How to complete this task - Give the listing again word for word. Skip the pictures.

Supplied information -
Content starts
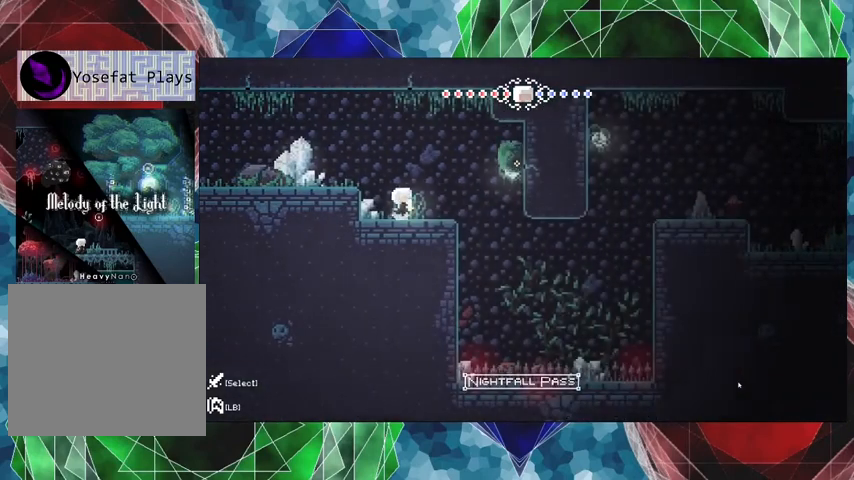
{"buttons": ["Y"], "left_stick": "center", "right_stick": "center", "events": [[67, "DPAD_RIGHT", "up"], [467, "Y", "down"]]}
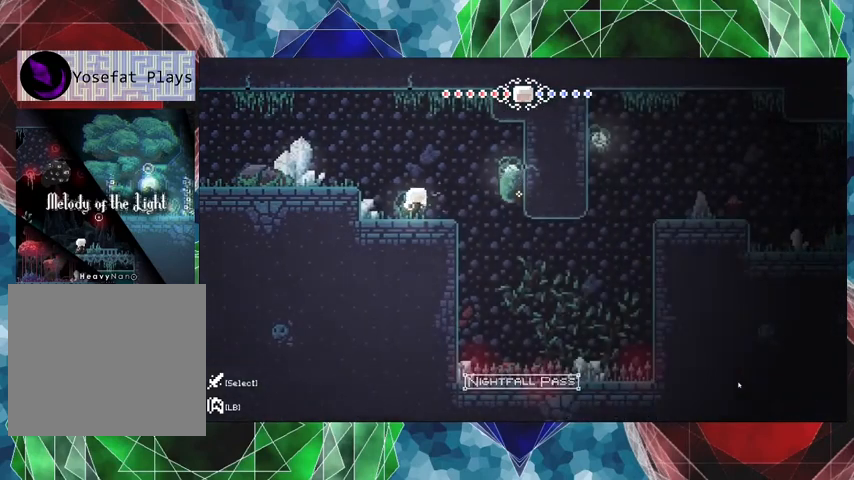
{"buttons": ["Y"], "left_stick": "center", "right_stick": "center", "events": [[33, "Y", "up"], [133, "Y", "down"], [200, "Y", "up"], [267, "Y", "down"], [367, "Y", "up"], [433, "Y", "down"]]}
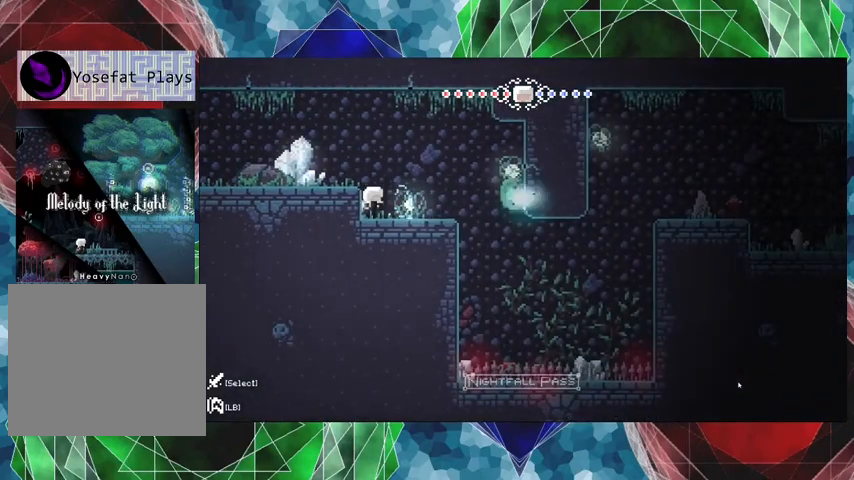
{"buttons": [], "left_stick": "center", "right_stick": "center", "events": [[33, "Y", "up"], [133, "Y", "down"], [200, "Y", "up"]]}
Content ends
Answer to this problem -
{"buttons": ["Y"], "left_stick": "center", "right_stick": "center", "events": [[67, "DPAD_RIGHT", "up"], [467, "Y", "down"]]}
{"buttons": ["Y"], "left_stick": "center", "right_stick": "center", "events": [[33, "Y", "up"], [133, "Y", "down"], [200, "Y", "up"], [267, "Y", "down"], [367, "Y", "up"], [433, "Y", "down"]]}
{"buttons": [], "left_stick": "center", "right_stick": "center", "events": [[33, "Y", "up"], [133, "Y", "down"], [200, "Y", "up"]]}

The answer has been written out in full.